Trying to Save Time & Money…But Investing in Problems

  • Getting free equipment came with foul broad.
  • Free Bees that are infested with problems or have attitude issues.
  • Changed out old comb and rehived without the queen who was hiding behind about 10 bees in the old wood ware.

** Find out how to Requeen Queenless Honeybee Hives **

Not Placing Hives in the Right Places

  • Putting my hives in shade. When they need to cool down, they need ventilation, not shade. Shade only helps the critters that infest them.
  • Inspecting inside cells is a pain without the sunshine.
  • Set hives a reasonable distance for you. Got tired of walking 10-30’ to see if there were eggs or larvae.

Money Wasting Errors

Wasting too much money and then becoming frustrated is one of the main reasons beekeepers don’t stick it out. For many of those, beekeepers are doing it for the wrong reasons.

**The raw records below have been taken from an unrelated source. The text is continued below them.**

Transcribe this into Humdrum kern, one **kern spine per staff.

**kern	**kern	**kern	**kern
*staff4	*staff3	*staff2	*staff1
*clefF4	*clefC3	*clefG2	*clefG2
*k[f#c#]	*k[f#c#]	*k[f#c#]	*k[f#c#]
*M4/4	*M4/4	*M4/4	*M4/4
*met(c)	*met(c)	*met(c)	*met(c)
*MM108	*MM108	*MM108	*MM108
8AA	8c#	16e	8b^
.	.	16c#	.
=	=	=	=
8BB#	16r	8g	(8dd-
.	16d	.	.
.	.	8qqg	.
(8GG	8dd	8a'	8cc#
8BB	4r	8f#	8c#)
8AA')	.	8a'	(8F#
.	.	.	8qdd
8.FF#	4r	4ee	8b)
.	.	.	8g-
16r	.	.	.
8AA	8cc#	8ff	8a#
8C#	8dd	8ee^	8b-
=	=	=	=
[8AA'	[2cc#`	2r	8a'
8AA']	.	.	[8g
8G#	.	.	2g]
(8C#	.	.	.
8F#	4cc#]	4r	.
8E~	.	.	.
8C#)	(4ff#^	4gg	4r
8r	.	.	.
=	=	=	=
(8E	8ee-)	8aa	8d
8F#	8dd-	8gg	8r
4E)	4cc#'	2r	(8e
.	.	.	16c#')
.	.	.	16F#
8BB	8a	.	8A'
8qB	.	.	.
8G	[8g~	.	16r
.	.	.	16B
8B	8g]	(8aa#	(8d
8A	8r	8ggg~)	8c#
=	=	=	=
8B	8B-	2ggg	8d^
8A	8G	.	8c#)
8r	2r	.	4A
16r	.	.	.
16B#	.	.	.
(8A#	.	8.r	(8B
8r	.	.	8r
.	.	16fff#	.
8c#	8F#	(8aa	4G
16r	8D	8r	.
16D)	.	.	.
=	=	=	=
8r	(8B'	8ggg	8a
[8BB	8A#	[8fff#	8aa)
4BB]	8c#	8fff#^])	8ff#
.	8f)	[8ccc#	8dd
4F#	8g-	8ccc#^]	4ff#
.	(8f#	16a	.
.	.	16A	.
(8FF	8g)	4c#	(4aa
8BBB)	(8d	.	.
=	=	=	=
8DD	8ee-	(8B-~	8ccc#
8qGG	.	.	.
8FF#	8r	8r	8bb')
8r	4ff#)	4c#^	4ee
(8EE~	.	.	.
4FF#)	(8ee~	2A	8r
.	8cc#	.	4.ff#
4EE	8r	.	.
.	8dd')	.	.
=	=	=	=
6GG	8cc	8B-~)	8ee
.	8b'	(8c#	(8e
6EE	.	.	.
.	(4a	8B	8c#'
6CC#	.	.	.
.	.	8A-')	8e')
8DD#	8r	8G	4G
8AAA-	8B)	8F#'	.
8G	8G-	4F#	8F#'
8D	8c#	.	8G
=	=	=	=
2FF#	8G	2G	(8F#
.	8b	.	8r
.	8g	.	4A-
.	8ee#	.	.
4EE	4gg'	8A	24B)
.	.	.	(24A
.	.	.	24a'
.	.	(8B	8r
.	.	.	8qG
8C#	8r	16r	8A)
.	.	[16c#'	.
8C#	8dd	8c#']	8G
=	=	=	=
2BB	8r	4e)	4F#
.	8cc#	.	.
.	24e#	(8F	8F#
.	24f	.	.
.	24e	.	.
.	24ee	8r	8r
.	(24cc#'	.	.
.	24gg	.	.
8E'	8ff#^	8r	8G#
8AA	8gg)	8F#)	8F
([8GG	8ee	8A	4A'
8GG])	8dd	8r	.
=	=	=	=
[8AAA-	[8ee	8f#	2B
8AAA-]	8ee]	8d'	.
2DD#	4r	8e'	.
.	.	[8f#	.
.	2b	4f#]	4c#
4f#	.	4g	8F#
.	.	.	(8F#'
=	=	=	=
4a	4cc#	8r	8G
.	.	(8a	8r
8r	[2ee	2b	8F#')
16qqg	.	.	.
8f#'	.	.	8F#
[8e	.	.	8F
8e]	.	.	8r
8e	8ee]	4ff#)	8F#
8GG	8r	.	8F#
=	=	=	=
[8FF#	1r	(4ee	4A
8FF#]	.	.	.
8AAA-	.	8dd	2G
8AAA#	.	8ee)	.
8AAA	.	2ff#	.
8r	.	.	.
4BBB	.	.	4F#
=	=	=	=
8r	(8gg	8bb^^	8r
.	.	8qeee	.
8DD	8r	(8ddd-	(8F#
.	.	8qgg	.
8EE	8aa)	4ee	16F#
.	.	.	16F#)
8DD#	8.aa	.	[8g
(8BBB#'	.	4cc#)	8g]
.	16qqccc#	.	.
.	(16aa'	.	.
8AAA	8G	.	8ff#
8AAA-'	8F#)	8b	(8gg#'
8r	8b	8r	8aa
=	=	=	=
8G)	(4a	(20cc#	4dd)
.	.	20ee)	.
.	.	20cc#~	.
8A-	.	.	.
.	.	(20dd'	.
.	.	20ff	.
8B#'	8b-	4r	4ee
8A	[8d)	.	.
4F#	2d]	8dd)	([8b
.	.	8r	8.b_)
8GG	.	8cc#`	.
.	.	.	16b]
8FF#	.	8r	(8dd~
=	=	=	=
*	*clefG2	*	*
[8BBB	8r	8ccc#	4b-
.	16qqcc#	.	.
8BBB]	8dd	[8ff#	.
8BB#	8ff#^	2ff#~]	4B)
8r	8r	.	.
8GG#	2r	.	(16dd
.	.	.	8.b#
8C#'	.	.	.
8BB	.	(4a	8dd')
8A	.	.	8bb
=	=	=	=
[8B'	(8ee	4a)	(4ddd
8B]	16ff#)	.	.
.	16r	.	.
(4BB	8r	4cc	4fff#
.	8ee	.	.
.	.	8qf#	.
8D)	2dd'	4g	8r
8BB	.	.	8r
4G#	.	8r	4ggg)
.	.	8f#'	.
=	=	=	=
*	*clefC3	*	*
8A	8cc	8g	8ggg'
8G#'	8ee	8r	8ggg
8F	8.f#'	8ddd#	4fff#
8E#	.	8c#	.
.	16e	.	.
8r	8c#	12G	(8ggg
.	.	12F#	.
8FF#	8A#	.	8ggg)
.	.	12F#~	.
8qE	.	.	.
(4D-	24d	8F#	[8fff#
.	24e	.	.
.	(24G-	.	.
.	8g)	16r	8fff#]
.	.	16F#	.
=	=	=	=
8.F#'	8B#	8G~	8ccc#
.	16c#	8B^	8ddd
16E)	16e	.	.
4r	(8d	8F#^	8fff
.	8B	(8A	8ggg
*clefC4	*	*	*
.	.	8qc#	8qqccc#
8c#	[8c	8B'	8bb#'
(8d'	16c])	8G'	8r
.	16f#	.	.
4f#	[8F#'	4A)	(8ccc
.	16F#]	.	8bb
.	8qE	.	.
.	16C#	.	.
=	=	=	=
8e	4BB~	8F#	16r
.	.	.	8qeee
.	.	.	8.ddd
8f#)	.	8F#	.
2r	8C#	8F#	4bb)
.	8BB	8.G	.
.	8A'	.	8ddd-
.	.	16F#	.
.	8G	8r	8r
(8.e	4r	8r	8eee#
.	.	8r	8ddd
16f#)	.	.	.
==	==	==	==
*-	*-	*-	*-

If you’re simply doing it for the money and not the love, it’s going to feel like a waste. Let’s look at some of the confessions of beekeepers who say that money was the hardest hit mistakes they faced.

Doing It for the Money

  • Going to the bank for 100k thinking that California was the path for gold!
  • Spend way too much money on little return.
  • Thinking I could make a living at it.

Not Recognizing Queen Status

  • Trying to requeen a hive with a laying worker. Lost two expensive queens before I decided that my Mentor was right!! 
  • Pinching a queen when I didn’t need to.

Trying to Save Money Buying the Wrong Thing

  • Buying a Nuc (or trying to buy) without checking references, never got my bee’s and got stiffed out of my deposit.
  • Purchasing a package of bees in May that had already spent a season in California…….came complete with heavy mite load and deformed wing virus on arrival.
  • Buying some equipment infected with American Foulbrood.
beekeeping mistakes

It’s only a screw up if you don’t learn and grow as a beekeeper

I’ve listed out these confessions of beekeepers in some of my favorite social media groups as well as a few of my own lessons learned. And I hope you’re not discouraged. I write this not to scare you away, but to encourage you to try. 

Because the absolute worst action you could take from this is to decide you aren’t going to go through with your dream of keeping bees. If you’re afraid to fail. 

Not Becoming a Beekeeper is the worst mistake you could make. 

Many of these beekeepers stated they wished they would have started earlier. And all of these keepers who gave confessions in order to help you and me learned from their mistakes or else they wouldn’t still be keeping bees. 

So, will you take action? Analyze this list and decide how they can help you to become a better beekeeper.

How can you let this list of beekeeping mistakes help you to succeed with your skill and learn rather than to run away?